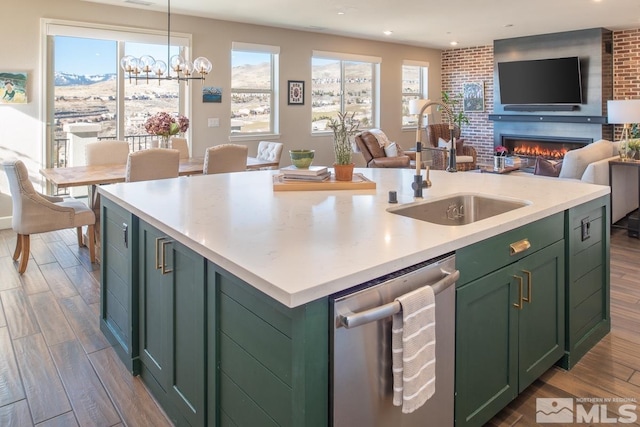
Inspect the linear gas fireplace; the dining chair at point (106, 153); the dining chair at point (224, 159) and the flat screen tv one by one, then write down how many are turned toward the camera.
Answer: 3

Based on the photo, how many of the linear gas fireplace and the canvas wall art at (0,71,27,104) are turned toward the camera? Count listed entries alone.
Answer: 2

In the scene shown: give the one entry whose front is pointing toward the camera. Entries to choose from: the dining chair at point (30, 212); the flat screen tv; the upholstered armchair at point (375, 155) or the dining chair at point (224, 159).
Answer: the flat screen tv

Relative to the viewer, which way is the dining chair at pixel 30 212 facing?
to the viewer's right

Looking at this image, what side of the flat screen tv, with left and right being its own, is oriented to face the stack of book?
front

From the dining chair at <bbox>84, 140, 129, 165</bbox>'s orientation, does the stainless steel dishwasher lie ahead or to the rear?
ahead

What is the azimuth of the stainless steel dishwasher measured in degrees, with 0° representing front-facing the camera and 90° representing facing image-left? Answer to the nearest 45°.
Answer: approximately 315°

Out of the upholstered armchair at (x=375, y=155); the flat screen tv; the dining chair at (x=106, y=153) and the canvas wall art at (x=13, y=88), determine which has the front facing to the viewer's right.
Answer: the upholstered armchair
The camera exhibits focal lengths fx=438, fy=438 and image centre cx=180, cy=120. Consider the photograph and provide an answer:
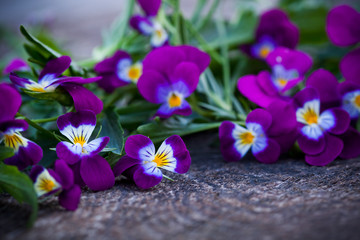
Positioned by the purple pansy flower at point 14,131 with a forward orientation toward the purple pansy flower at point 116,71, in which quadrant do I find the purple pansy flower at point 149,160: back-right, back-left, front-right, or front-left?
front-right

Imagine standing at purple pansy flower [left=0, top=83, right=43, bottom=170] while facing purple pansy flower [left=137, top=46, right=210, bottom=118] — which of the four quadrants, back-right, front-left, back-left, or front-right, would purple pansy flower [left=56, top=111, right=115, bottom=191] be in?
front-right

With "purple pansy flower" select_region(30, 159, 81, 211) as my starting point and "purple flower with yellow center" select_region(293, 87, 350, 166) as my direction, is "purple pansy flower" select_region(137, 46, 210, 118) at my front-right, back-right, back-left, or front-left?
front-left

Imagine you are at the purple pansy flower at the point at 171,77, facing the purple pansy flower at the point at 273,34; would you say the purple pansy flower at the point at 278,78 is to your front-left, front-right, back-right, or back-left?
front-right

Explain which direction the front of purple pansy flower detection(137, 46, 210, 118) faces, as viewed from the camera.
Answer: facing the viewer
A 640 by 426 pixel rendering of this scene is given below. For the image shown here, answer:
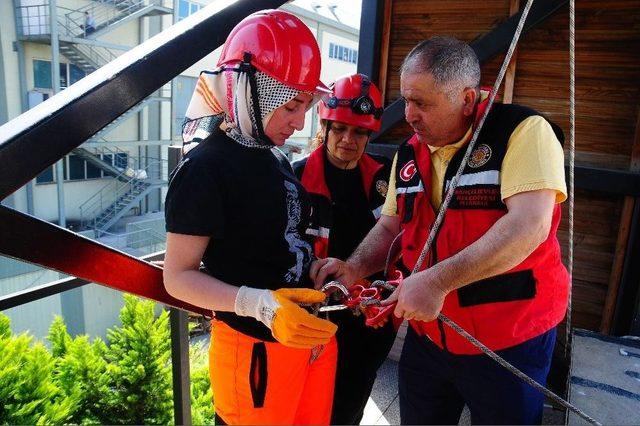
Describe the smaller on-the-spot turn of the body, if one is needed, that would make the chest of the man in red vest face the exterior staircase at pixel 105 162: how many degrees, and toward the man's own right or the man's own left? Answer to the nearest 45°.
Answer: approximately 90° to the man's own right

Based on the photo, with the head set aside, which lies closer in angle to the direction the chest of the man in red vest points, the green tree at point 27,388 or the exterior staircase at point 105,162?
the green tree

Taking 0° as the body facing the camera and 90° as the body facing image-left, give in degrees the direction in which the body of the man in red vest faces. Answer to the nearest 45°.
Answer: approximately 45°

....

* TASK TO COMPLETE
Copy the entire listing above word for word, leaving out the picture lines.

* ANSWER SPACE
Inspect the linear gas fireplace; the dining chair at point (106, 153); the dining chair at point (224, 159) and the flat screen tv one by one, then write down how many are turned toward the camera.
Answer: 3

Based on the photo, how many of the linear gas fireplace and the canvas wall art at (0,71,27,104) are turned toward the camera? Count listed entries alone.
Answer: 2

In the scene shown: give the one entry whose front is pointing toward the camera. Entries to choose from: the dining chair at point (30, 212); the flat screen tv; the upholstered armchair at point (375, 155) or the dining chair at point (224, 159).
Answer: the flat screen tv

Relative to the viewer, which way is the dining chair at pixel 30 212 facing?
to the viewer's right

Looking at this image, what side of the flat screen tv, with left and right being its own, is oriented to face the stack of book?
front

From the dining chair at <bbox>84, 140, 129, 165</bbox>'s orientation, does the stainless steel dishwasher lie ahead or to the rear?
ahead

What is the azimuth of the stainless steel dishwasher measured in degrees, with 0° representing front-facing the camera and 90° representing facing image-left? Answer to the nearest 45°.
Answer: approximately 315°

Out of the upholstered armchair at (x=375, y=155); the flat screen tv; the dining chair at (x=106, y=153) and the canvas wall art at (x=13, y=88), determine which has the front facing to the viewer's right.
Answer: the upholstered armchair
The camera exhibits focal lengths fx=438, fy=438 and image centre cx=180, cy=120. Consider the photograph and provide an answer:
Positioned by the purple pansy flower at point 14,131 with a forward orientation toward the purple pansy flower at point 116,71, in which quadrant do I find the purple pansy flower at point 149,160: back-right, back-left, front-right, or front-left?
front-right

Imagine standing at purple pansy flower [left=0, top=83, right=43, bottom=170] while facing purple pansy flower [left=137, top=46, right=210, bottom=118] — which of the four quadrants, back-right, front-left, back-left, or front-right, would purple pansy flower [left=56, top=111, right=115, bottom=191] be in?
front-right

With "purple pansy flower" select_region(30, 159, 81, 211) as my starting point and "purple flower with yellow center" select_region(293, 87, 350, 166) as my direction, is "purple pansy flower" select_region(137, 46, 210, 118) at my front-right, back-right, back-left, or front-left?
front-left

Imagine you are at the purple pansy flower at the point at 171,77, facing the purple pansy flower at the point at 273,34; would you say the purple pansy flower at the point at 278,78 is to your front-left, front-right, back-right, or back-left?
front-right

Explain which direction the front of purple pansy flower detection(137, 46, 210, 118) faces, as viewed from the camera.
Answer: facing the viewer
A 640 by 426 pixel rendering of this scene is given below. For the image shown here, answer:
Describe the smaller on-the-spot turn of the body, if one is needed, that would make the chest of the man in red vest face the exterior staircase at pixel 105 162: how many degrees, and toward the man's own right or the man's own left? Answer to the nearest 45°.
Answer: approximately 90° to the man's own right

Based on the photo, with the head set aside, which lies closer in angle to the direction the chest of the man in red vest points, the green tree at point 27,388 or the exterior staircase at point 105,162?
the green tree

Taking 0° as the body facing the camera and 90° as the body facing image-left, give in degrees the direction in which the body of the man in red vest faces. Answer to the nearest 45°.
Answer: approximately 45°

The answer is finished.